The team's customer service uses the dashboard for the daily lookups instead of asking engineering to run SQL. The data model determines the table shape, the validation matches the database constraints, the access control respects the existing role boundaries. The SQL-in-Slack tier disappears, and engineering reclaims the hours that used to go into being a manual database client.

/prism-dashboard builds admin tools. For customer-facing screens, /prism-ui is the right call. For reusable component primitives, /prism-component covers individual components. For analytics-style dashboards (charts, KPIs), /lens-dashboard is calibrated to that use case.

Install

/prism-dashboard ships with the Prism agent in the Tonone for Claude Code package. Install Tonone, invoke /prism-dashboard from any Claude Code session, and the skill produces an internal dashboard calibrated to the project's data model and access control.

1. Add to marketplace

$ claude plugin marketplace add tonone-ai/tonone

2. Install Prism

$ claude plugin install prism@tonone-ai

Internal tools that the team actually wants to use are the ones built for operational density rather than marketing polish. The skill is built for that priority.

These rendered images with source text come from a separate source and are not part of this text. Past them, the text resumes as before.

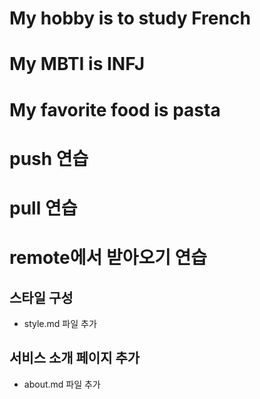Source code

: # My hobby is to study French
# My MBTI is INFJ
# My favorite food is pasta
# push 연습
# pull 연습
# remote에서 받아오기 연습

## 스타일 구성
- style.md 파일 추가

## 서비스 소개 페이지 추가 
- about.md 파일 추가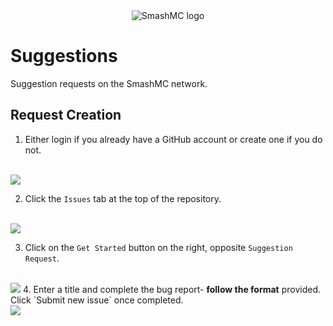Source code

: <div align="center">
<img src="https://imgur.com/OxrDchP.png" alt="SmashMC logo" align="middle"></img>
</div>

# Suggestions
Suggestion requests on the SmashMC network.

## Request Creation
1. Either login if you already have a GitHub account or create one if you do not.
</br>
<img src="https://imgur.com/mcx9jtt.png"></img>

2. Click the `Issues` tab at the top of the repository.
</br>
<img src="https://imgur.com/8KPxql8.png"></img>

3. Click on the `Get Started` button on the right, opposite `Suggestion Request`.
</br>
<img src="https://imgur.com/a0qMkBA.png"></img>
4. Enter a title and complete the bug report- <strong>follow the format</strong> provided. Click `Submit new issue` once completed.
</br>
<img src="https://imgur.com/XXiEvXK.png"></img>
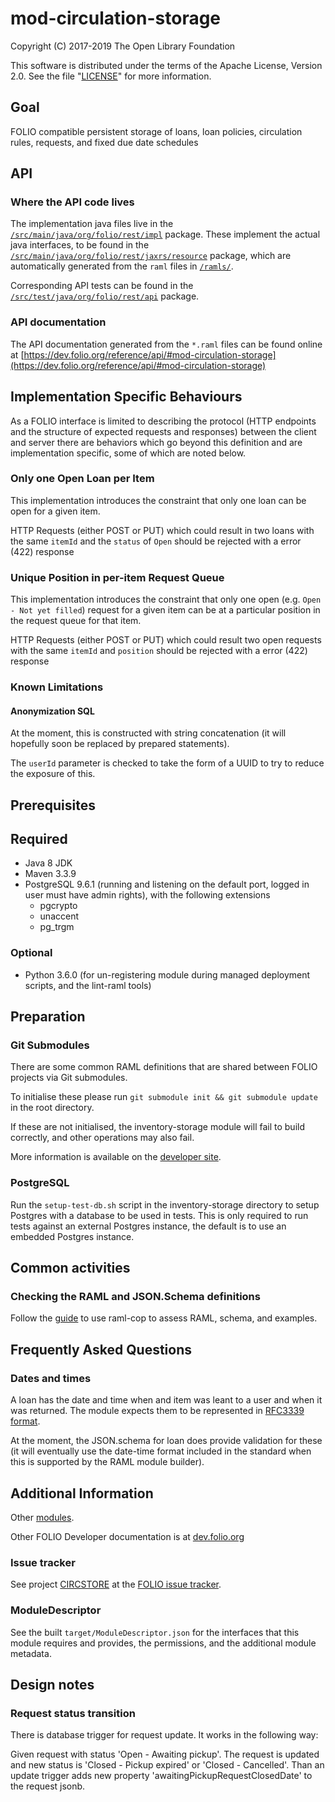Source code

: # mod-circulation-storage

Copyright (C) 2017-2019 The Open Library Foundation

This software is distributed under the terms of the Apache License,
Version 2.0. See the file "[LICENSE](LICENSE)" for more information.

## Goal

FOLIO compatible persistent storage of loans, loan policies, circulation rules,
requests, and fixed due date schedules

## API

### Where the API code lives

The implementation java files live in the
[`/src/main/java/org/folio/rest/impl`](src/main/java/org/folio/rest/impl)
package. These implement the actual
java interfaces, to be found in the
[`/src/main/java/org/folio/rest/jaxrs/resource`](src/main/java/org/folio/rest/jaxrs/resource)
package, which are automatically generated from the `raml` files in
[`/ramls/`](ramls).

Corresponding API tests can be found in the
[`/src/test/java/org/folio/rest/api`](src/test/java/org/folio/rest/api)
package.

### API documentation

The API documentation generated from the `*.raml` files can be found online at
[https://dev.folio.org/reference/api/#mod-circulation-storage](https://dev.folio.org/reference/api/#mod-circulation-storage)


## Implementation Specific Behaviours

As a FOLIO interface is limited to describing the protocol (HTTP endpoints and
the structure of expected requests and responses) between the client and server
there are behaviors which go beyond this definition and are implementation specific,
some of which are noted below.

### Only one Open Loan per Item

This implementation introduces the constraint that only one loan can be open for a
given item.

HTTP Requests (either POST or PUT) which could result in two loans with the
same `itemId` and the `status` of `Open` should be rejected with a error (422) response

### Unique Position in per-item Request Queue

This implementation introduces the constraint that only one open (e.g. `Open - Not yet filled`) request
for a given item can be at a particular position in the request queue for that item.

HTTP Requests (either POST or PUT) which could result two open requests with the
same `itemId` and `position` should be rejected with a error (422) response

### Known Limitations

#### Anonymization SQL

At the moment, this is constructed with string concatenation (it will hopefully soon be replaced by prepared statements).

The `userId` parameter is checked to take the form of a UUID to try to reduce the exposure of this.

## Prerequisites

## Required

- Java 8 JDK
- Maven 3.3.9
- PostgreSQL 9.6.1 (running and listening on the default port, logged in user must have admin rights), with the following extensions
  - pgcrypto
  - unaccent
  - pg_trgm

### Optional

- Python 3.6.0 (for un-registering module during managed deployment scripts, and the lint-raml tools)

## Preparation

### Git Submodules

There are some common RAML definitions that are shared between FOLIO projects via Git submodules.

To initialise these please run `git submodule init && git submodule update` in the root directory.

If these are not initialised, the inventory-storage module will fail to build correctly, and other operations may also fail.

More information is available on the [developer site](https://dev.folio.org/guides/developer-setup/#update-git-submodules).

### PostgreSQL

Run the `setup-test-db.sh` script in the inventory-storage directory to setup Postgres with a database to be used in tests.
This is only required to run tests against an external Postgres instance, the default is to use an embedded Postgres instance.

## Common activities

### Checking the RAML and JSON.Schema definitions

Follow the [guide](https://dev.folio.org/guides/raml-cop/) to use raml-cop to assess RAML, schema, and examples.

## Frequently Asked Questions

### Dates and times

A loan has the date and time when and item was leant to a user and when it was returned. The module expects them to be represented in [RFC3339 format](https://tools.ietf.org/html/rfc3339#section-3).

At the moment, the JSON.schema for loan does provide validation for these (it will eventually use the date-time format included in the standard when this is supported by the RAML module builder).

## Additional Information

Other [modules](https://dev.folio.org/source-code/#server-side).

Other FOLIO Developer documentation is at [dev.folio.org](https://dev.folio.org/)

### Issue tracker

See project [CIRCSTORE](https://issues.folio.org/browse/CIRCSTORE)
at the [FOLIO issue tracker](https://dev.folio.org/guidelines/issue-tracker/).

### ModuleDescriptor

See the built `target/ModuleDescriptor.json` for the interfaces that this module
requires and provides, the permissions, and the additional module metadata.

## Design notes

### Request status transition

There is database trigger for request update. It works in the following way:

Given request with status 'Open - Awaiting pickup'.
The request is updated and new status is 'Closed - Pickup expired' or 'Closed - Cancelled'.
Than an update trigger adds new property 'awaitingPickupRequestClosedDate' to the request jsonb.

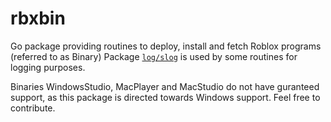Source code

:# rbxbin

Go package providing routines to deploy, install and fetch Roblox programs (referred to as Binary)
Package [`log/slog`](https://pkg.go.dev/log/slog) is used by some routines for logging purposes.

Binaries WindowsStudio, MacPlayer and MacStudio do not have guranteed support, as this package
is directed towards Windows support. Feel free to contribute.
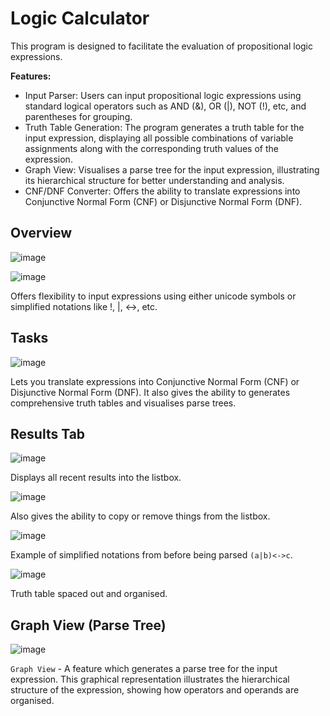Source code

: # Logic Calculator

This program is designed to facilitate the evaluation of propositional logic expressions.

**Features:**
- Input Parser: Users can input propositional logic expressions using standard logical operators such as AND (&), OR (|), NOT (!), etc, and parentheses for grouping.
- Truth Table Generation: The program generates a truth table for the input expression, displaying all possible combinations of variable assignments along with the corresponding truth values of the expression.
- Graph View: Visualises a parse tree for the input expression, illustrating its hierarchical structure for better understanding and analysis.
- CNF/DNF Converter: Offers the ability to translate expressions into Conjunctive Normal Form (CNF) or Disjunctive Normal Form (DNF).

## Overview

![image](https://github.com/mohfez/logic-calculator/assets/150836596/b0f914a2-905b-4ad5-bb75-19be78b2bac0)

![image](https://github.com/mohfez/logic-calculator/assets/150836596/7ef7d3e2-2cd1-4bee-88cc-4e0b6fc1f6f9)

Offers flexibility to input expressions using either unicode symbols or simplified notations like !, |, <->, etc.

## Tasks

![image](https://github.com/mohfez/logic-calculator/assets/150836596/91a1d17b-f610-472b-b66d-dbd9884d1a19)

Lets you translate expressions into Conjunctive Normal Form (CNF) or Disjunctive Normal Form (DNF). It also gives the ability to generates comprehensive truth tables and visualises parse trees.

## Results Tab

![image](https://github.com/mohfez/logic-calculator/assets/150836596/b7a57896-0318-4784-b1e2-cc06bffd7aa5)

Displays all recent results into the listbox.

![image](https://github.com/mohfez/logic-calculator/assets/150836596/86e0f832-5cf3-4d82-a4e9-069738e88d34)

Also gives the ability to copy or remove things from the listbox.

![image](https://github.com/mohfez/logic-calculator/assets/150836596/9f66e85f-6cd7-453a-b446-8ebb39167a4b)

Example of simplified notations from before being parsed `(a|b)<->c`.

![image](https://github.com/mohfez/logic-calculator/assets/150836596/4973fef8-ade0-4f3a-8e16-56ba6ec0d595)

Truth table spaced out and organised.

## Graph View (Parse Tree)

![image](https://github.com/mohfez/logic-calculator/assets/150836596/bfea6a1e-82d8-48b7-8db4-de2963b11215)

`Graph View` - A feature which generates a parse tree for the input expression. This graphical representation illustrates the hierarchical structure of the expression, showing how operators and operands are organised.
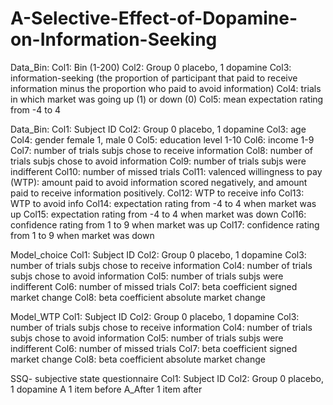 # A-Selective-Effect-of-Dopamine-on-Information-Seeking

Data_Bin:
Col1: Bin (1-200)
Col2: Group 0 placebo, 1 dopamine 
Col3: information-seeking (the proportion of participant that paid to receive information minus the proportion who paid to avoid information)
Col4: trials in which market was going up (1) or down (0)
Col5: mean expectation rating from -4 to 4


Data_Bin:
Col1: Subject ID
Col2: Group 0 placebo, 1 dopamine 
Col3: age
Col4: gender female 1, male 0
Col5: education level 1-10
Col6: income 1-9
Col7: number of trials subjs chose to receive information
Col8: number of trials subjs chose to avoid information
Col9: number of trials subjs were indifferent
Col10: number of missed trials
Col11: valenced willingness to pay (WTP): amount paid to avoid information scored negatively, and amount paid to receive information positively.
Col12: WTP to receive info
Col13: WTP to avoid info
Col14: expectation rating from -4 to 4 when market was up
Col15: expectation rating from -4 to 4 when market was down
Col16: confidence rating from 1 to 9 when market was up
Col17: confidence rating from 1 to 9 when market was down

Model_choice
Col1: Subject ID
Col2: Group 0 placebo, 1 dopamine 
Col3: number of trials subjs chose to receive information
Col4: number of trials subjs chose to avoid information
Col5: number of trials subjs were indifferent
Col6: number of missed trials
Col7: beta coefficient signed market change
Col8: beta coefficient absolute market change

Model_WTP
Col1: Subject ID
Col2: Group 0 placebo, 1 dopamine 
Col3: number of trials subjs chose to receive information
Col4: number of trials subjs chose to avoid information
Col5: number of trials subjs were indifferent
Col6: number of missed trials
Col7: beta coefficient signed market change
Col8: beta coefficient absolute market change

SSQ- subjective state questionnaire
Col1: Subject ID
Col2: Group 0 placebo, 1 dopamine
A 1 item before
A_After 1 item after
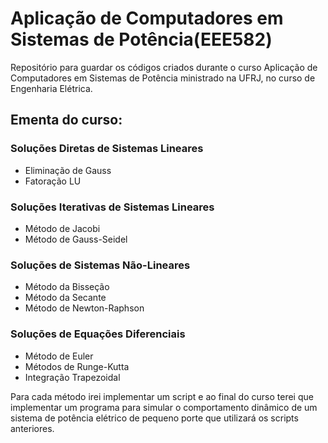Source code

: # Aplicação de Computadores em Sistemas de Potência(EEE582)
Repositório para guardar os códigos criados durante o curso Aplicação de Computadores em Sistemas de Potência ministrado na UFRJ, no curso de Engenharia Elétrica.
## Ementa do curso:
### Soluções Diretas de Sistemas Lineares
- Eliminação de Gauss
- Fatoração LU
### Soluções Iterativas de Sistemas Lineares 
- Método de Jacobi
- Método de Gauss-Seidel
### Soluções de Sistemas Não-Lineares
- Método da Bisseção
- Método da Secante
- Método de Newton-Raphson
### Soluções de Equações Diferenciais
- Método de Euler
- Métodos de Runge-Kutta
- Integração Trapezoidal

Para cada método irei implementar um script e ao final do curso terei que implementar um programa para simular o comportamento dinâmico de um sistema de potência elétrico de pequeno porte que utilizará os scripts anteriores. 
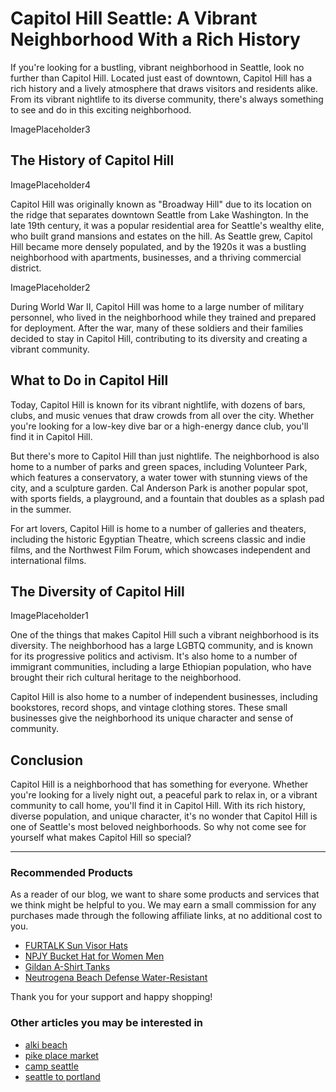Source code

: # Capitol Hill Seattle: A Vibrant Neighborhood With a Rich History

If you're looking for a bustling, vibrant neighborhood in Seattle, look no further than Capitol Hill. Located just east of downtown, Capitol Hill has a rich history and a lively atmosphere that draws visitors and residents alike. From its vibrant nightlife to its diverse community, there's always something to see and do in this exciting neighborhood.

ImagePlaceholder3

## The History of Capitol Hill

ImagePlaceholder4

Capitol Hill was originally known as "Broadway Hill" due to its location on the ridge that separates downtown Seattle from Lake Washington. In the late 19th century, it was a popular residential area for Seattle's wealthy elite, who built grand mansions and estates on the hill. As Seattle grew, Capitol Hill became more densely populated, and by the 1920s it was a bustling neighborhood with apartments, businesses, and a thriving commercial district.

ImagePlaceholder2

During World War II, Capitol Hill was home to a large number of military personnel, who lived in the neighborhood while they trained and prepared for deployment. After the war, many of these soldiers and their families decided to stay in Capitol Hill, contributing to its diversity and creating a vibrant community.

## What to Do in Capitol Hill

Today, Capitol Hill is known for its vibrant nightlife, with dozens of bars, clubs, and music venues that draw crowds from all over the city. Whether you're looking for a low-key dive bar or a high-energy dance club, you'll find it in Capitol Hill.

But there's more to Capitol Hill than just nightlife. The neighborhood is also home to a number of parks and green spaces, including Volunteer Park, which features a conservatory, a water tower with stunning views of the city, and a sculpture garden. Cal Anderson Park is another popular spot, with sports fields, a playground, and a fountain that doubles as a splash pad in the summer.

For art lovers, Capitol Hill is home to a number of galleries and theaters, including the historic Egyptian Theatre, which screens classic and indie films, and the Northwest Film Forum, which showcases independent and international films.

## The Diversity of Capitol Hill

ImagePlaceholder1

One of the things that makes Capitol Hill such a vibrant neighborhood is its diversity. The neighborhood has a large LGBTQ community, and is known for its progressive politics and activism. It's also home to a number of immigrant communities, including a large Ethiopian population, who have brought their rich cultural heritage to the neighborhood.

Capitol Hill is also home to a number of independent businesses, including bookstores, record shops, and vintage clothing stores. These small businesses give the neighborhood its unique character and sense of community.

## Conclusion

Capitol Hill is a neighborhood that has something for everyone. Whether you're looking for a lively night out, a peaceful park to relax in, or a vibrant community to call home, you'll find it in Capitol Hill. With its rich history, diverse population, and unique character, it's no wonder that Capitol Hill is one of Seattle's most beloved neighborhoods. So why not come see for yourself what makes Capitol Hill so special?

---

### Recommended Products

As a reader of our blog, we want to share some products and services that we think might be helpful to you. We may earn a small commission for any purchases made through the following affiliate links, at no additional cost to you.

- [FURTALK Sun Visor Hats](https://amzn.to/3Lp8Bce)
- [NPJY Bucket Hat for Women Men  ](https://amzn.to/3LHPdZr)
- [Gildan A-Shirt Tanks](https://amzn.to/3nfAFGX)
- [Neutrogena Beach Defense Water-Resistant](https://amzn.to/3LiLWyd)

Thank you for your support and happy shopping!
### Other articles you may be interested in

- [alki beach](alki-beach)
- [pike place market](pike-place-market)
- [camp seattle](camp-seattle)
- [seattle to portland](seattle-to-portland)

Frequently asked questions

What does /prism-dashboard do?
It builds internal admin tools with data tables (sort, filter, paginate), detail views, CRUD forms, search, keyboard shortcuts, and bulk actions. The output is calibrated to the project's data model and access control.
How is /prism-dashboard different from /prism-ui?
/prism-ui builds customer-facing screens with marketing-grade polish. /prism-dashboard builds internal tools calibrated to operational density and speed.
When should I use /prism-dashboard?
When engineers or operations need a UI for data currently accessed via SQL, when building an admin panel, or when an existing internal tool is missing critical features.
Does /prism-dashboard generate code or use a hosted tool?
It generates code in the project's codebase, so the dashboard ships with the application and respects existing auth, audit logging, and business logic.
Does /prism-dashboard support keyboard shortcuts?
Yes. Cmd+K for search, J/K for row navigation, and common actions bound to single-key shortcuts. Internal tools depend on keyboard speed, so this is the default rather than optional.
How do I install /prism-dashboard?
Install Tonone for Claude Code via the get-started guide at tonone.ai/get-started. /prism-dashboard ships with the Prism agent and is invoked as a slash command in any Claude Code session. Tonone is free and MIT-licensed.
Is /prism-dashboard free?
Yes. The skill is part of Tonone, which is MIT-licensed. The only cost is Claude Code token usage during the work.
Can /prism-dashboard handle complex data relationships?
Yes. The skill reads the data model and produces detail views with linked navigation between related entities, so users can move from a customer to their invoices to a specific invoice without leaving the dashboard.